‘The Wiz Live!’ review: Happy version of classic delivers a win
Freighted with memories, nostalgia, love and a long-ago movie that starred Diana Ross and Michael Jackson, NBC’s “The Wiz Live!” was almost doomed before it began. But the message and meaning of this Broadway chestnut is that “doom” is just a word and home is where the heart is. Thursday’s live revival embraced that message and — above all — that spirit. Hence, the bottom line: a winner.
Newcomer Shanice Williams — all of 19 — had to capture a butterfly by the name of Dorothy. And if the butterfly occasionally eluded her grasp, her voice did not. The New Jersey native, with high school musicals as training, rendered the classics with beauty and style. Her Dorothy didn’t have the dramatic heft of a Stephanie Mills (Auntie Em here, Dorothy on Broadway) or Ross. But then who could?

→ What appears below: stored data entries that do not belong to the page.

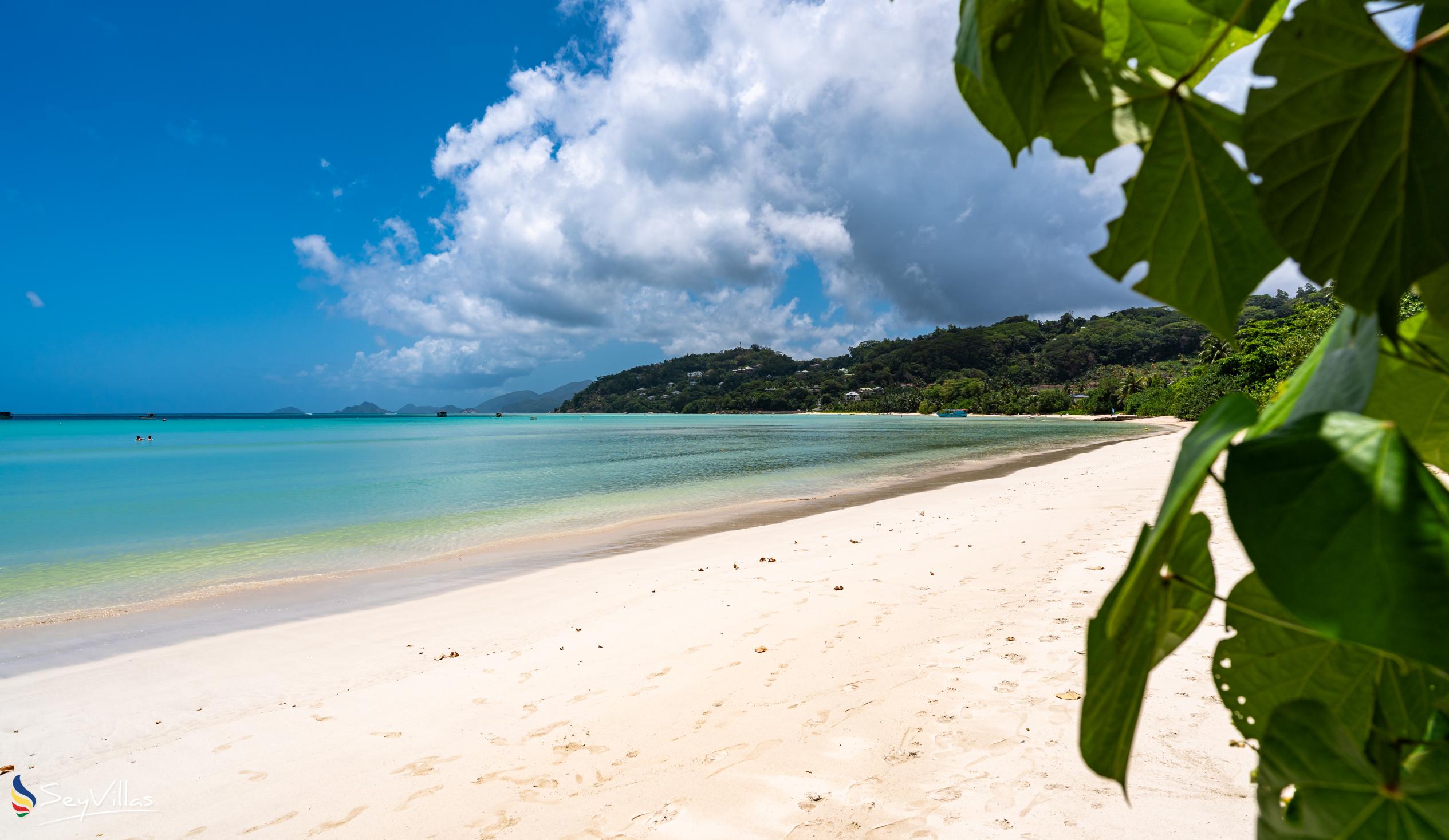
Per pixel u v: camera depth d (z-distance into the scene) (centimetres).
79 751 477
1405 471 36
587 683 529
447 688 544
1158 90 47
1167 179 47
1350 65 37
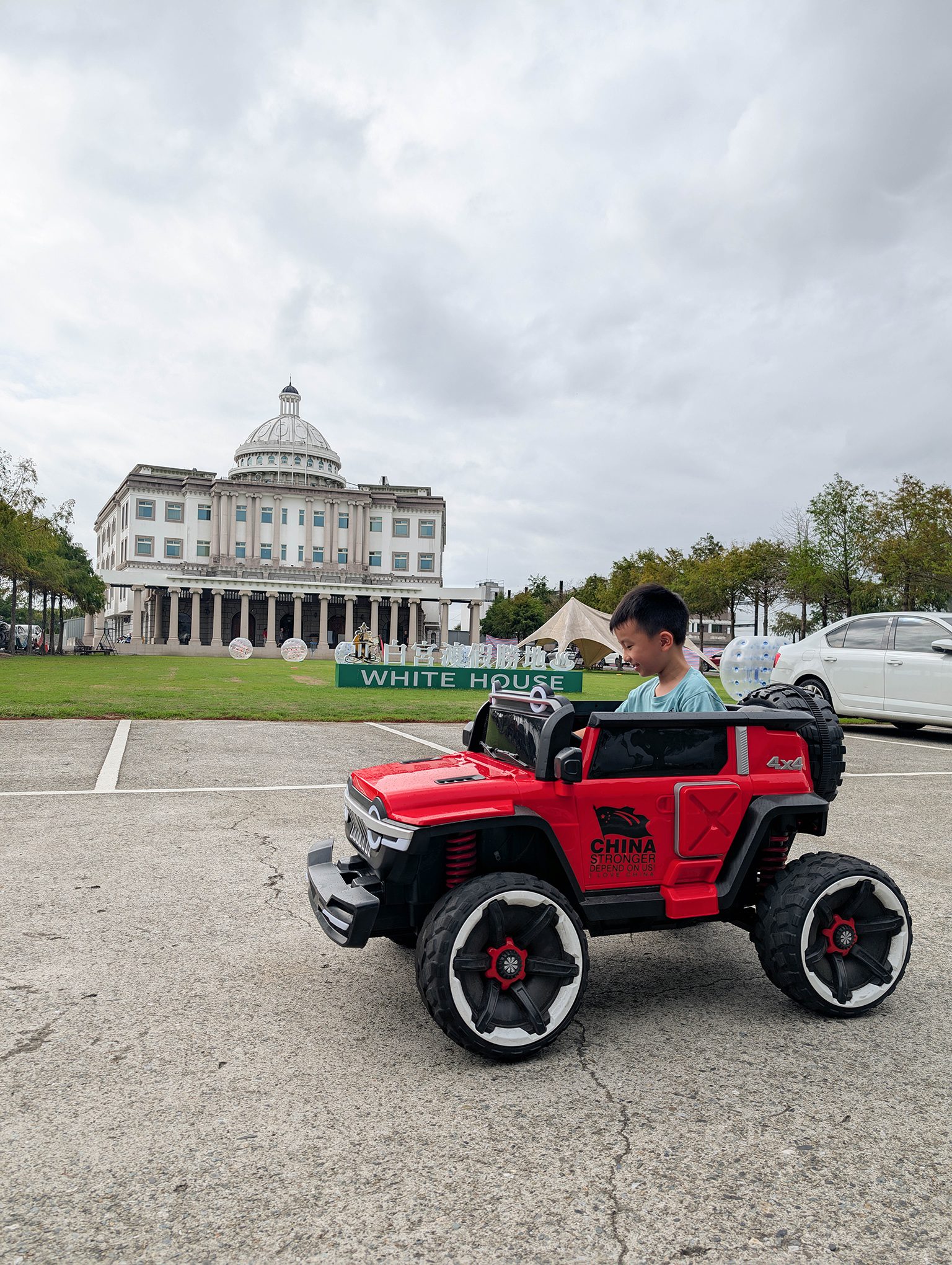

In support, she had pros such as David Alan Grier (Cowardly Lion), Ne-Yo (Tin Man) and Elijah Kelley (Scarecrow). “The Wiz” is built around big, fleeting moments, and the performer better make the most of them. These three did. Queen Latifah as The Wiz — in a body-length sequined emerald gown and topped with a hair helmet of green, white and other indeterminate colors? Yeah, she made the most of hers, too. Meanwhile, Mary J. Blige as Evillene, the Wicked Witch of the West, pretty much stole the whole show, set included.
Kenny Leon’s direction — to borrow from the old Johnny Mercer song — accentuated the positive and downplayed the downers. Sidney Lumet’s 1978 movie took a dystopian spin, seeing Dorothy’s journey — not wrongly, by the way — as a metaphor for the African-American experience, of oppression and of the possibility of hope at the end of that rainbow. Leon, a veteran Broadway and TV director, decided we all needed a little dose of happiness instead.
We do. He and the terrific cast of “The Wiz Live!” delivered.